## Text extract
....

A-10 champion

NCAA Division I-AA Quarterfinal, L 34–37 vs. Youngstown State
- Conference: Atlantic 10 Conference

Ranking
- Sports Network: No. 1
- Record: 12–1 (8–0 A-10)
- Head coach: Andy Talley (13th season);
- Offensive coordinator: Dave Clawson (2nd season)
- Offensive scheme: Multiple
- Defensive coordinator: Joe Trainer (1st season)
- Base defense: 4–3
- Captains: Josh Dolbin; Derek Forgione;
- Home stadium: Villanova Stadium

= 1997 Villanova Wildcats football team =

American college football season

The 1997 Villanova Wildcats football team represented Villanova University during the 1997 NCAA Division I-AA football season. It was the program's 100th season and they finished as Atlantic 10 Conference (A-10) champions after posting a perfect 8–0 record in conference play. The Wildcats earned a berth as the #1 seed into the 16-team Division I-AA playoffs, but lost in the quarterfinals to eventual national champion Youngstown State, 34–37. Villanova was led by 13th-year head coach Andy Talley. Villanova finished the year ranked #1 in the nation according to The Sports Network's final poll, which was released prior to the playoffs starting.

....

## Stated problem a
Answer these from the Villanova football text:
(i) Who was the team's offensive coordinator?
(ii) Which team beat Villanova in the Division I-AA quarterfinals?
(iii) What number season was 1997 for the program?
The text and the records have no connection to each other.

....

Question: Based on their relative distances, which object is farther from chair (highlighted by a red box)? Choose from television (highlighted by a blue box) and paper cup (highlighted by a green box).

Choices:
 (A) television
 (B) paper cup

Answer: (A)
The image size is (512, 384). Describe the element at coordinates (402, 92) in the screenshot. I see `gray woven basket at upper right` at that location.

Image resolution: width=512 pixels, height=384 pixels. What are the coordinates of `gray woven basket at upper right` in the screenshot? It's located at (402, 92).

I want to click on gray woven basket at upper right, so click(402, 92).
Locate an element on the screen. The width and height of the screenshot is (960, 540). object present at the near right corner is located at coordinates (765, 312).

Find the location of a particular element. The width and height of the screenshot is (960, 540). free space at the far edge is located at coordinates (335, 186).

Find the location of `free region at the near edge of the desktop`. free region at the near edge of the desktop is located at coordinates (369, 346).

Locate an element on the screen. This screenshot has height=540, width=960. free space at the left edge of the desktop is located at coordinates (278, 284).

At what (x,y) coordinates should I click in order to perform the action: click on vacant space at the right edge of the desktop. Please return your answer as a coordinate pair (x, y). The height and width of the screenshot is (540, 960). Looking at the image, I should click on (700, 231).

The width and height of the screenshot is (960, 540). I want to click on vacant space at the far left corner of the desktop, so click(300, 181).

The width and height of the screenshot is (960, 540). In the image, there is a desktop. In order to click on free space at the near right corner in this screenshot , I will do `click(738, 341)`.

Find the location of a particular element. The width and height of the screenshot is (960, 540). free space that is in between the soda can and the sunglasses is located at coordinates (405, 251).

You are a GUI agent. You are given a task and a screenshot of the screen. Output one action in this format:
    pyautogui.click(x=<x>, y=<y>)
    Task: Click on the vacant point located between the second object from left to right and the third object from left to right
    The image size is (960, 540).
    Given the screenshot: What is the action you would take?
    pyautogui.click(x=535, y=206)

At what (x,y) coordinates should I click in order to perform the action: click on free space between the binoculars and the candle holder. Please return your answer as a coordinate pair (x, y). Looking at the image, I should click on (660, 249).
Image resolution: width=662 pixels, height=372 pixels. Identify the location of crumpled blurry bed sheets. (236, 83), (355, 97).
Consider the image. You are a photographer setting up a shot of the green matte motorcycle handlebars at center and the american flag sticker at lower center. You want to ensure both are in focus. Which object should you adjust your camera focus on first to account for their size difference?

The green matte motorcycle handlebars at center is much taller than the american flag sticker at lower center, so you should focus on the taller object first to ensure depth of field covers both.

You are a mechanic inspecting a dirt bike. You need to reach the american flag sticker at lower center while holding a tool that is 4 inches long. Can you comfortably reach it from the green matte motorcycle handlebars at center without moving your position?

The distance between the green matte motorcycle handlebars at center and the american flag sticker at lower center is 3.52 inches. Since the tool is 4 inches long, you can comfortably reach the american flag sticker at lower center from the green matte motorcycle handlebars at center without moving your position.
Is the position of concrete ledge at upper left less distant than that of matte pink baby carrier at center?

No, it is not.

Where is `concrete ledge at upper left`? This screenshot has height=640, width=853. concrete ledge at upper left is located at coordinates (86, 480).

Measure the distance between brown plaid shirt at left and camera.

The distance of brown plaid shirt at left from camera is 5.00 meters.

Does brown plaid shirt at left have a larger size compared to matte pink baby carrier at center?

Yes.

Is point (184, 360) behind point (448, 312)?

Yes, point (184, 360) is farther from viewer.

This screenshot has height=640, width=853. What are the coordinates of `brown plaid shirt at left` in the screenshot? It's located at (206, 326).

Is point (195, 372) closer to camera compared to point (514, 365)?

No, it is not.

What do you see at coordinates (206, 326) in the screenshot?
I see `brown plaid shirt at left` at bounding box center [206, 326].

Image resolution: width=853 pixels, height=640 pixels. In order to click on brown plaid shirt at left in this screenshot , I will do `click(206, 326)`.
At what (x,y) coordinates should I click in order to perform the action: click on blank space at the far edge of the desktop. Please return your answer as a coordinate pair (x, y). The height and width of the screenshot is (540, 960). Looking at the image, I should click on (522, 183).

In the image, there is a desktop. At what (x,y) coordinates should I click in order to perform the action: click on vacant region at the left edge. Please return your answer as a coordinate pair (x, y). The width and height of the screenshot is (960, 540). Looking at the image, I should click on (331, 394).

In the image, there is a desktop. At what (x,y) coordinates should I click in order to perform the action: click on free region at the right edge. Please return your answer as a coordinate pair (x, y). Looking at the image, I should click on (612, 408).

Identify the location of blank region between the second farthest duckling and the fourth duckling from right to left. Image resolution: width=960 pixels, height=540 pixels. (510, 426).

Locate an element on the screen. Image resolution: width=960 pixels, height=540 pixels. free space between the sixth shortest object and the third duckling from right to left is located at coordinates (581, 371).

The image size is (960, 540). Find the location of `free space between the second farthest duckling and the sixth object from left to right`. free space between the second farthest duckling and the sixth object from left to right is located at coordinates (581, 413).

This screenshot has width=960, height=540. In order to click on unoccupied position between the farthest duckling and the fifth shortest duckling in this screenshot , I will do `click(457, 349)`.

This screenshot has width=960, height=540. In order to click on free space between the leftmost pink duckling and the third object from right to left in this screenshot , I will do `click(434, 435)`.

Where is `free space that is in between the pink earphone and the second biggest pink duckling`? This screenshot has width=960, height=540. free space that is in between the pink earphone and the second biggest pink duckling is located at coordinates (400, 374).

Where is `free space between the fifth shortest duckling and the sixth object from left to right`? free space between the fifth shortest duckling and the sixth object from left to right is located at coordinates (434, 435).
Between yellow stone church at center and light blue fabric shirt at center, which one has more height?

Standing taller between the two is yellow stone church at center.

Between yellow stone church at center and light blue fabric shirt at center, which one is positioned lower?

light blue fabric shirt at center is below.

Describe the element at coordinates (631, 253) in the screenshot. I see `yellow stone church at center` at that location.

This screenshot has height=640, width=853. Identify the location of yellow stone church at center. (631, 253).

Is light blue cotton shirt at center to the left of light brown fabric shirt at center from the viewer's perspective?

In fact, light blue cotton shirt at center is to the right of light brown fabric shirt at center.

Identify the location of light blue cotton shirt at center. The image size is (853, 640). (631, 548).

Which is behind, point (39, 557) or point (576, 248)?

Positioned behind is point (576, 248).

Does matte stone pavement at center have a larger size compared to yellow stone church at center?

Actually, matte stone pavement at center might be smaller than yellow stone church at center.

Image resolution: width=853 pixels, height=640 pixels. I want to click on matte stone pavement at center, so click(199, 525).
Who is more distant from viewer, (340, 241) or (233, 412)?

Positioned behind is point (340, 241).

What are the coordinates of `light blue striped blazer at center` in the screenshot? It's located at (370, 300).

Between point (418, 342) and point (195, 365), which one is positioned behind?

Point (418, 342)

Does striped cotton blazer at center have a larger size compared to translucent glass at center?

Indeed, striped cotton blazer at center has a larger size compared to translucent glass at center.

....

## Stated problem b
Please copy the records word for word from their first line up to and including the line with "The image size is (512, 384).".

## Final answer a
(i) Dave Clawson
(ii) Youngstown State
(iii) Its 100th season

## Final answer b
Question: Based on their relative distances, which object is farther from chair (highlighted by a red box)? Choose from television (highlighted by a blue box) and paper cup (highlighted by a green box).

Choices:
 (A) television
 (B) paper cup

Answer: (A)
The image size is (512, 384). Describe the element at coordinates (402, 92) in the screenshot. I see `gray woven basket at upper right` at that location.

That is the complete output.